= PROBLEM STATEMENT =
Present the count of lines in the entries below that hold "knee", and present nothing else.

Pixel coordinate listings:
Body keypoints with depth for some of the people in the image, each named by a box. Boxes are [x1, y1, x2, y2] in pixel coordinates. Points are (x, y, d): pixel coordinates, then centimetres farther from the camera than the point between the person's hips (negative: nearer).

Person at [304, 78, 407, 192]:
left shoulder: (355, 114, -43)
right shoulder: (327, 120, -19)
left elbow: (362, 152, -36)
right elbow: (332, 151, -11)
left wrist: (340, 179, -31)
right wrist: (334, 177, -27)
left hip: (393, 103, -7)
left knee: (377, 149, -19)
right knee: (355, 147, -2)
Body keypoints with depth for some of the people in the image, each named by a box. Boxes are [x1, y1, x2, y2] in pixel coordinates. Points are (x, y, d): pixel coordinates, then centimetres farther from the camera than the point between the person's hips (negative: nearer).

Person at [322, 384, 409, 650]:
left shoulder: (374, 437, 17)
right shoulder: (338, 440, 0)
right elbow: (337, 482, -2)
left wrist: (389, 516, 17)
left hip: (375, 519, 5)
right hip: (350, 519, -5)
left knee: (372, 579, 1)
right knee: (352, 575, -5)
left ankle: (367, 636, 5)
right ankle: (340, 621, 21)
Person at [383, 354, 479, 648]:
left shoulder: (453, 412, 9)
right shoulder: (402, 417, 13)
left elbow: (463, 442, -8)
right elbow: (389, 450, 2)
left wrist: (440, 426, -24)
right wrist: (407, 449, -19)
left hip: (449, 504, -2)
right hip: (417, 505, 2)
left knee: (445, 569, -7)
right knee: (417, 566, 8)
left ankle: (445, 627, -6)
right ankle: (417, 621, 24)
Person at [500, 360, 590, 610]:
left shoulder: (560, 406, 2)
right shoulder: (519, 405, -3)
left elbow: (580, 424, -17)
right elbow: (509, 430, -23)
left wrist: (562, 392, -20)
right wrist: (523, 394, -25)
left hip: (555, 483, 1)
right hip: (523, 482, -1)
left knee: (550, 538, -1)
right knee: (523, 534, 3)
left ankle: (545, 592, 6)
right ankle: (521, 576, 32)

* * *

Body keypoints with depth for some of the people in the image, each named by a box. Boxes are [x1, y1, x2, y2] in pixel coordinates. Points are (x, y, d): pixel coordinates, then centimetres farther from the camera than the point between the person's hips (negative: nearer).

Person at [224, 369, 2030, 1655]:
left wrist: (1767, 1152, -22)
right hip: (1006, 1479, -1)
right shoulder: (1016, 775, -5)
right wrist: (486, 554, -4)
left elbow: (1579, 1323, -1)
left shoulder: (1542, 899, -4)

= EXERCISE OUTPUT =
8